Go to the line containing "Identify the document" and return it and each line after it exactly, through the end of the data below, and nothing more.

START Input data

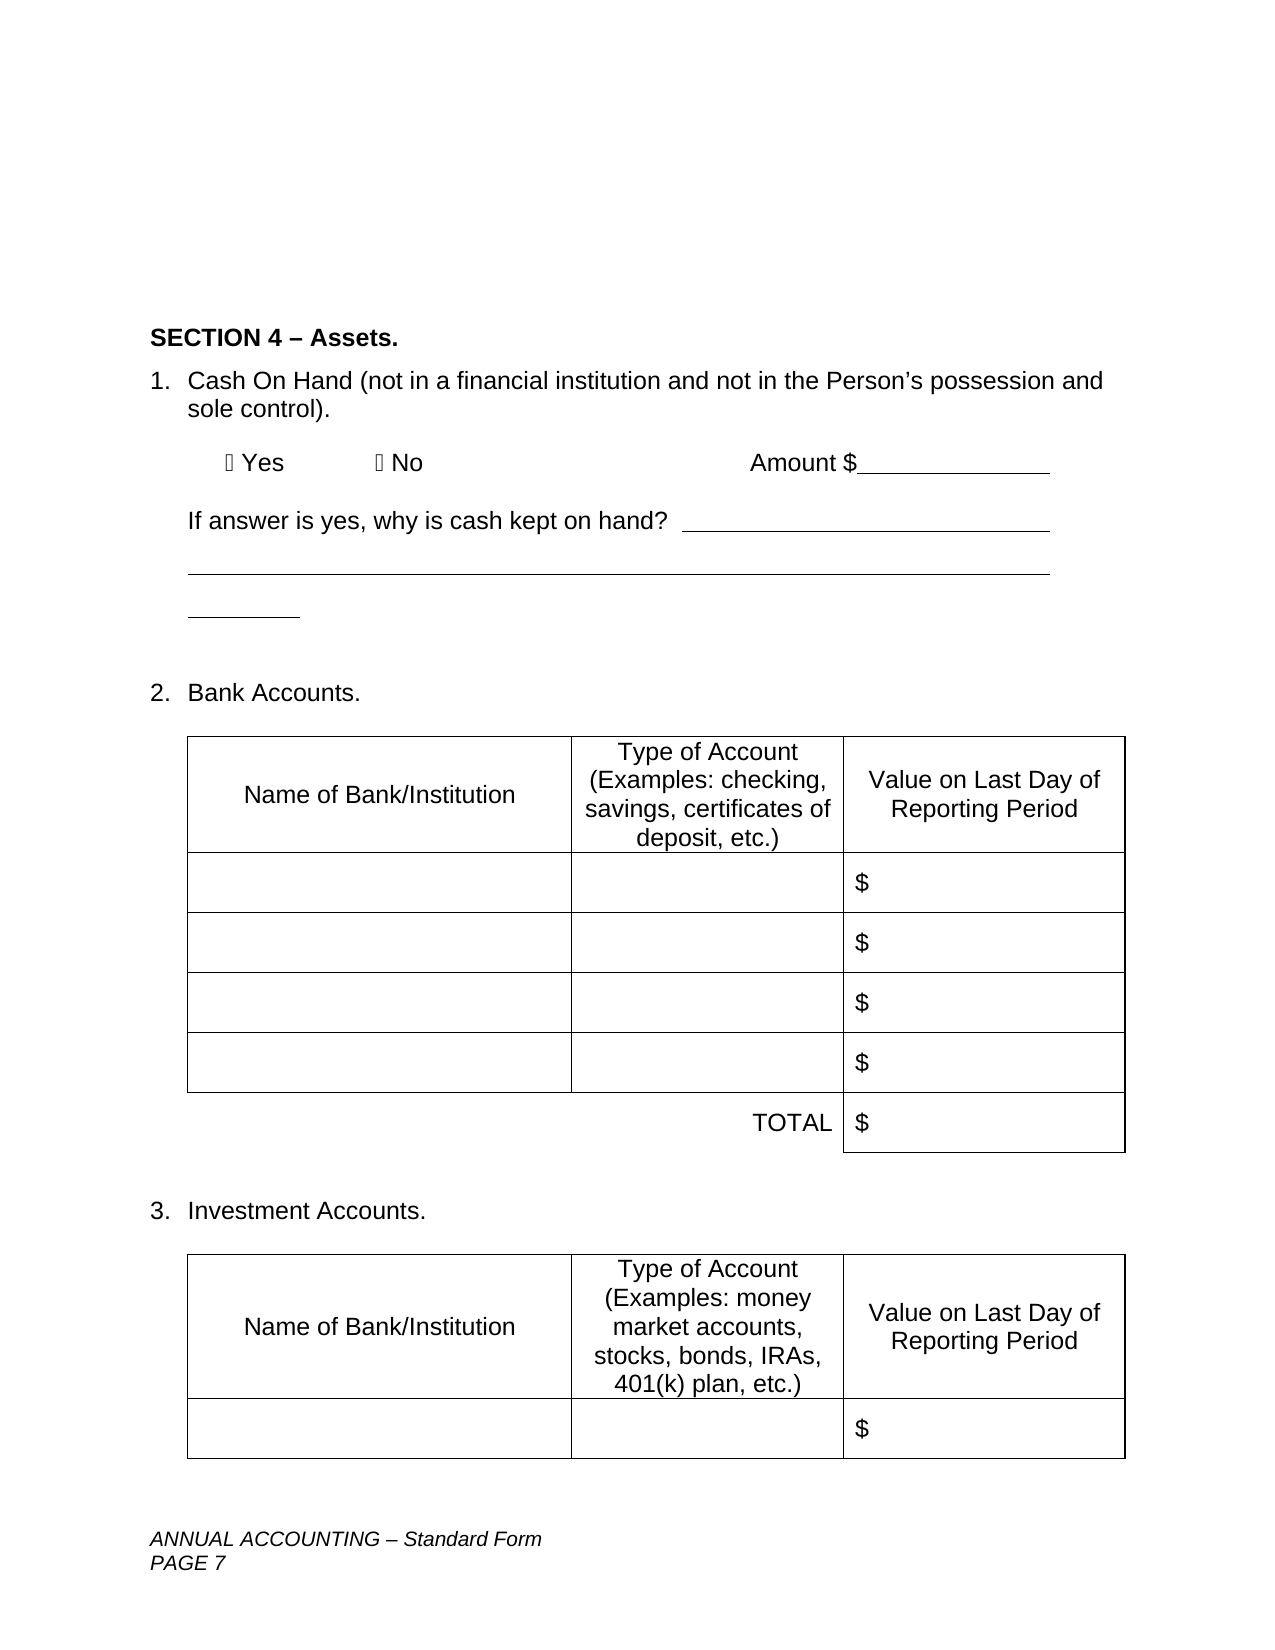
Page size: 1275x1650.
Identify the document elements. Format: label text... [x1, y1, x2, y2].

table_cell $ [844, 853, 1124, 912]
table_header Name of Bank/Institution [188, 737, 571, 852]
table_cell [572, 853, 843, 912]
table_cell $ [844, 1093, 1124, 1152]
table_header Type of Account (Examples: money market accounts, stocks, bonds, IRAs, 401(k) plan, etc.) [572, 1255, 843, 1398]
table_cell [188, 1399, 571, 1458]
table_cell $ [844, 913, 1124, 972]
table_cell [572, 1399, 843, 1458]
table_cell [572, 1033, 843, 1092]
table_cell $ [844, 1033, 1124, 1092]
table_cell $ [844, 973, 1124, 1032]
table_cell [572, 913, 843, 972]
table_header Type of Account (Examples: checking, savings, certificates of deposit, etc.) [572, 737, 843, 852]
text If answer is yes, why is cash kept on hand? [150, 506, 1125, 621]
table_header Name of Bank/Institution [188, 1255, 571, 1398]
table_cell TOTAL [188, 1093, 843, 1152]
text SECTION 4 – Assets. [150, 322, 1125, 351]
table_cell [188, 1033, 571, 1092]
table_header Value on Last Day of Reporting Period [844, 737, 1124, 852]
table_header Value on Last Day of Reporting Period [844, 1255, 1124, 1398]
table_cell [188, 913, 571, 972]
table_cell [572, 973, 843, 1032]
table_cell [188, 853, 571, 912]
text 3. Investment Accounts. [150, 1196, 1125, 1225]
text Yes No Amount $ [150, 448, 1125, 477]
text 1. Cash On Hand (not in a financial institution and not in the Person’s possession and sole control). [150, 366, 1125, 423]
text 2. Bank Accounts. [150, 678, 1125, 707]
table_cell [188, 973, 571, 1032]
table_cell $ [844, 1399, 1124, 1458]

END Input data

_Output_.
Identify the document elements. Format: label text... [x1, y1, x2, y2].

table_cell $ [844, 853, 1124, 912]
table_header Name of Bank/Institution [188, 737, 571, 852]
table_cell [572, 853, 843, 912]
table_cell $ [844, 1093, 1124, 1152]
table_header Type of Account (Examples: money market accounts, stocks, bonds, IRAs, 401(k) plan, etc.) [572, 1255, 843, 1398]
table_cell [188, 1399, 571, 1458]
table_cell $ [844, 913, 1124, 972]
table_cell [572, 1399, 843, 1458]
table_cell [572, 1033, 843, 1092]
table_cell $ [844, 1033, 1124, 1092]
table_cell $ [844, 973, 1124, 1032]
table_cell [572, 913, 843, 972]
table_header Type of Account (Examples: checking, savings, certificates of deposit, etc.) [572, 737, 843, 852]
text If answer is yes, why is cash kept on hand? [150, 506, 1125, 621]
table_header Name of Bank/Institution [188, 1255, 571, 1398]
table_cell TOTAL [188, 1093, 843, 1152]
text SECTION 4 – Assets. [150, 322, 1125, 351]
table_cell [188, 1033, 571, 1092]
table_header Value on Last Day of Reporting Period [844, 737, 1124, 852]
table_header Value on Last Day of Reporting Period [844, 1255, 1124, 1398]
table_cell [188, 913, 571, 972]
table_cell [572, 973, 843, 1032]
table_cell [188, 853, 571, 912]
text 3. Investment Accounts. [150, 1196, 1125, 1225]
text Yes No Amount $ [150, 448, 1125, 477]
text 1. Cash On Hand (not in a financial institution and not in the Person’s possession and sole control). [150, 366, 1125, 423]
text 2. Bank Accounts. [150, 678, 1125, 707]
table_cell [188, 973, 571, 1032]
table_cell $ [844, 1399, 1124, 1458]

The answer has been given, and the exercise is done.